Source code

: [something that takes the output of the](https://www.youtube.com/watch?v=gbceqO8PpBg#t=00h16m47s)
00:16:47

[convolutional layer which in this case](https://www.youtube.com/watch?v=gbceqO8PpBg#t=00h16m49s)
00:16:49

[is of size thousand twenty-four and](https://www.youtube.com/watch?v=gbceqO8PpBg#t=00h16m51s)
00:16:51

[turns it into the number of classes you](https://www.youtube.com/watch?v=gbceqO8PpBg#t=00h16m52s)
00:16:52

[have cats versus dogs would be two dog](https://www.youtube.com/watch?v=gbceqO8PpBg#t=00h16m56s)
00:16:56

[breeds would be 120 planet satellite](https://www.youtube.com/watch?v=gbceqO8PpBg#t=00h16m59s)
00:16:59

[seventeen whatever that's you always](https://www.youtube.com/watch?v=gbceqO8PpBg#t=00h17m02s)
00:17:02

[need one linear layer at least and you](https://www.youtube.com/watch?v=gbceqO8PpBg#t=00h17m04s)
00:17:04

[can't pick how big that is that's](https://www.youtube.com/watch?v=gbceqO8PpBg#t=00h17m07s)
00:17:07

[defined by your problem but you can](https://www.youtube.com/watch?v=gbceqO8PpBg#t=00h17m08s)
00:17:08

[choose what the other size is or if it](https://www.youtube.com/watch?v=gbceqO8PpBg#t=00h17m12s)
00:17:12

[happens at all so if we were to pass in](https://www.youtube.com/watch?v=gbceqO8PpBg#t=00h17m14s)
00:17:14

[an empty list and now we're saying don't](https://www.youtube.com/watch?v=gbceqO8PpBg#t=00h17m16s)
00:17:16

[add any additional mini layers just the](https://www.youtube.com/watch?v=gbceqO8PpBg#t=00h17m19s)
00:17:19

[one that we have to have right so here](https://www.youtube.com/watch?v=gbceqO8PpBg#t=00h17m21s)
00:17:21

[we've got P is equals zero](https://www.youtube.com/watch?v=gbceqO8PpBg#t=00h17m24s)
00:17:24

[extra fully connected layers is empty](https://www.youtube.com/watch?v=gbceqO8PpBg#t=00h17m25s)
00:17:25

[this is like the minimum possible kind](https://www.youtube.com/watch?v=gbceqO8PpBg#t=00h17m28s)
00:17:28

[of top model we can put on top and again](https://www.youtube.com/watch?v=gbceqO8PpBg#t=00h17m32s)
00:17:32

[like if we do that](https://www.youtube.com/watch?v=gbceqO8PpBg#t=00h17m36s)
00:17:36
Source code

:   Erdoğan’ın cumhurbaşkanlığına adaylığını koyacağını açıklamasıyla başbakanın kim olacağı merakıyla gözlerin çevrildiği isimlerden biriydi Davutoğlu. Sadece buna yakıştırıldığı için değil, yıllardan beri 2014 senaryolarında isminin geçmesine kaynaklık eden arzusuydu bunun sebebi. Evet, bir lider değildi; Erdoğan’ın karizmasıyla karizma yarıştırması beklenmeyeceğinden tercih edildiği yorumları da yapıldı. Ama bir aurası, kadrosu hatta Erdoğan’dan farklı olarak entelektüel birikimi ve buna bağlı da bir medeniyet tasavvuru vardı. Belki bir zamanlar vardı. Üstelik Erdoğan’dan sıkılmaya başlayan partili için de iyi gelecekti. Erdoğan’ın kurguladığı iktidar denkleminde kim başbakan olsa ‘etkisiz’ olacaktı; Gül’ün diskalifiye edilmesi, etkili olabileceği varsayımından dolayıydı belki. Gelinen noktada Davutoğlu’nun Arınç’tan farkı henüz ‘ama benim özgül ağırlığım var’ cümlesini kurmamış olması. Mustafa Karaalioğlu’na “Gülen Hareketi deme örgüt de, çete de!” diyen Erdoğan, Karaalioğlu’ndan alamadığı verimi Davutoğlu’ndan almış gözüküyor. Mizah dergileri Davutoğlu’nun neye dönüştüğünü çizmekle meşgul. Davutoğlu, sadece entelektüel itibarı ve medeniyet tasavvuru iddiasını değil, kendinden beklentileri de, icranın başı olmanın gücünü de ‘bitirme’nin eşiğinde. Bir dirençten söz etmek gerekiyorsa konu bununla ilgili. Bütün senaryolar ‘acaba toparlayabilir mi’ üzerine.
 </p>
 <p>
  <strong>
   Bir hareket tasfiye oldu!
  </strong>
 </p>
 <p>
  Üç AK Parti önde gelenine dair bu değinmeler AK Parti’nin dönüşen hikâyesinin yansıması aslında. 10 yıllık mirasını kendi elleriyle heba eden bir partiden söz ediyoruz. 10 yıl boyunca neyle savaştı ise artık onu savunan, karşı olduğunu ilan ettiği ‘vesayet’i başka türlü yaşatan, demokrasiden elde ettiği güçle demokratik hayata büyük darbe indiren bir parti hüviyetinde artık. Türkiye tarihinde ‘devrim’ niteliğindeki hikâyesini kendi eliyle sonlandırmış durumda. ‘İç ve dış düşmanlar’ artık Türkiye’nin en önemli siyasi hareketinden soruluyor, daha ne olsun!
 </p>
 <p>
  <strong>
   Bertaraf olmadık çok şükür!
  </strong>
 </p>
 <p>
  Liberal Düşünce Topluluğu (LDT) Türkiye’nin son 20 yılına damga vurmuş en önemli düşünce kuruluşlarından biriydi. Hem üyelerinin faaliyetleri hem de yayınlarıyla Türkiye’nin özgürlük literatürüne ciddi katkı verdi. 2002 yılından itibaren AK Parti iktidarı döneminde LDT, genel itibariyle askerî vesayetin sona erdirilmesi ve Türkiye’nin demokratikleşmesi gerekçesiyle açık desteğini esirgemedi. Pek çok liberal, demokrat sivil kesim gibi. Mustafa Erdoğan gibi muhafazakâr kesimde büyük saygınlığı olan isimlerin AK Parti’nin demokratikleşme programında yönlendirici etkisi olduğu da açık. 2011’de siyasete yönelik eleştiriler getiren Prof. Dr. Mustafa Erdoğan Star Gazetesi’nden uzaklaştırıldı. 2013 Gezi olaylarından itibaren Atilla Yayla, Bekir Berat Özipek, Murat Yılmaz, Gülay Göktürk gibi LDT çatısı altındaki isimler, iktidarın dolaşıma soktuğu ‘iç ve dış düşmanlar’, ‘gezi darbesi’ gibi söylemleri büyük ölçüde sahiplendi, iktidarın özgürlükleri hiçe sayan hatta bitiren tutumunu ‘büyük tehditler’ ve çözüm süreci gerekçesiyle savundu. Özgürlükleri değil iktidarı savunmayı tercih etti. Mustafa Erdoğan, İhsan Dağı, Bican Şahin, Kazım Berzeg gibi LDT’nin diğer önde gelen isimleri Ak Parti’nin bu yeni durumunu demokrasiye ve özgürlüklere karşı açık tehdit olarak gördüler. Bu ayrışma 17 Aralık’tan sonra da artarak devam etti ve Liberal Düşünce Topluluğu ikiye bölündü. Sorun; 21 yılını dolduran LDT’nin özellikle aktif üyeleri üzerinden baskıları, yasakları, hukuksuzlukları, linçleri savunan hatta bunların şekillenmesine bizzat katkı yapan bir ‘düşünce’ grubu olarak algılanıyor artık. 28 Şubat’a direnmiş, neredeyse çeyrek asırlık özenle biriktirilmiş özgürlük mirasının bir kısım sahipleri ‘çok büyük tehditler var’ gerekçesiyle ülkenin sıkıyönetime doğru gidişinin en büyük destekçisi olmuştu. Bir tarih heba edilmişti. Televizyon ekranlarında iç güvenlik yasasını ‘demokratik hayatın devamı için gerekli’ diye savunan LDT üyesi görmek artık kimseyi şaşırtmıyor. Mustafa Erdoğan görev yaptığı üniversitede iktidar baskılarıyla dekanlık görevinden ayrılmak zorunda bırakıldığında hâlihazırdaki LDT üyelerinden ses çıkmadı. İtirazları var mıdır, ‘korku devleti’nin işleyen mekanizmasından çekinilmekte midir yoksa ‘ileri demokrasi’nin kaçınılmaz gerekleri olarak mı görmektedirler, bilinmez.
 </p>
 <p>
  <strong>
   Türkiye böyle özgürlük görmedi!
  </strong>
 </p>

****

--- Work to complete ---
Scan the data for the string "layers" and copy each line in which it occurs.

--- Solution to this problem ---
[add any additional mini layers just the](https://www.youtube.com/watch?v=gbceqO8PpBg#t=00h17m19s)
[extra fully connected layers is empty](https://www.youtube.com/watch?v=gbceqO8PpBg#t=00h17m25s)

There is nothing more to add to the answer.